Faces are everywhere. We’re all highly developed pattern recognizers, and we see faces in all sorts of things without even knowing it. Naturally, spotting a face quickly and reading its intent is good for survival in the wild. But making a face is not the engineer’s objective in designing a car. Two headlights, up high and far apart, light the road best. An opening for air below. Centered in between, once a logo-bearing radiator cap, now just the logo. All very functional, and just like a face. Two eyes, up high and far apart, see the world best. An opening for air below….functional. Cars and faces, coincidence of function? Or the masks we choose to wear outside? Or both.
If headlights are eyes, why hide them? In a fast car, for aerodynamics, and to bring the lights up high when needed. Maybe also to suggest power or exclusivity. People hide their eyes too, some more often than necessary.
Why does this man wear sunglasses? He’s ready for action, and without seeing his eyes, you can’t tell what he’ll do next. This GTO says, “Do you feel lucky, punk?”
Why does this woman wear sunglasses? Mystery, and a statement of class. Her eyes will never meet yours, you’re not a part of her world. This Lincoln Mark III stays above it all on the road.
Lt. Cmdr. Geordi LaForge is so high-tech, he’s moved beyond eyes. He can see colors you never knew existed. This Dodge Charger will launch you into outer space and take you to alien worlds. Maybe a little too alien to live with every day here on Earth.

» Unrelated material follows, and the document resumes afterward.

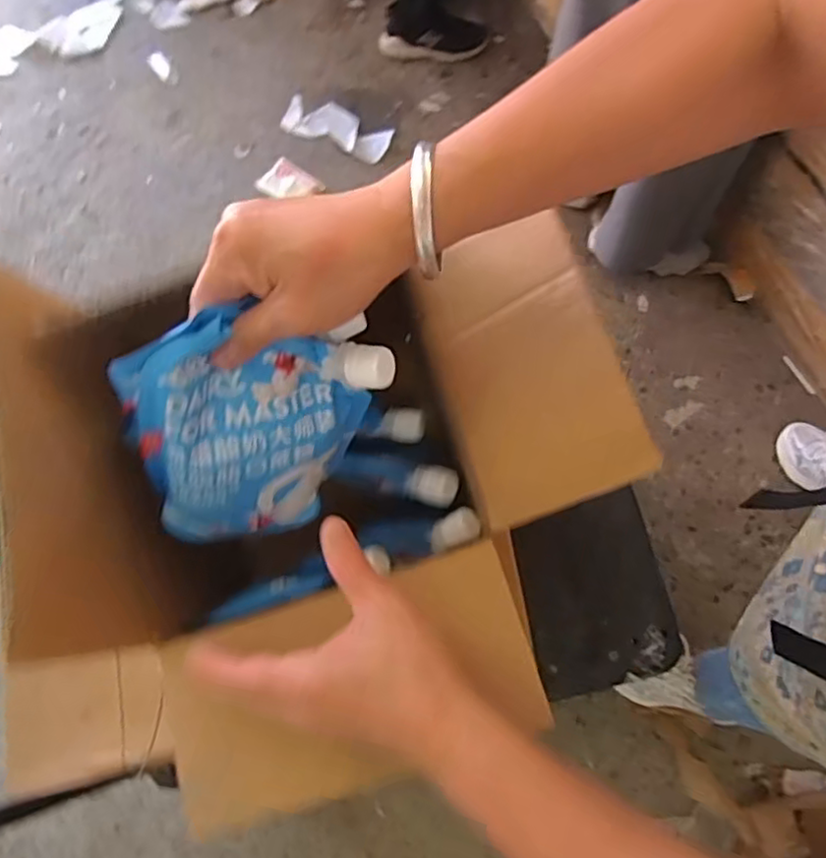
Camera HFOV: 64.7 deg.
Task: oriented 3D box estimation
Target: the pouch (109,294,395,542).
[{"bbox_3d":[-0.092,0.009,0.393,0.133,0.174,0.036,-10,44,-21],"label":"pouch"}]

The Cadillac Ciel concept car has gotten great attention at this year’s shows. Its LED headlights are hidden, can you tell where? Light-emitting diodes have grown powerful and affordable enough to be commonly used in taillights, and LED headlights have started to appear. As with taillights, arrays of small LEDs with integrated lenses can be placed freely on any surface. In the Ciel they’re lined up along the fender ridges. Sometimes the best way to hide something is to put it in plain sight.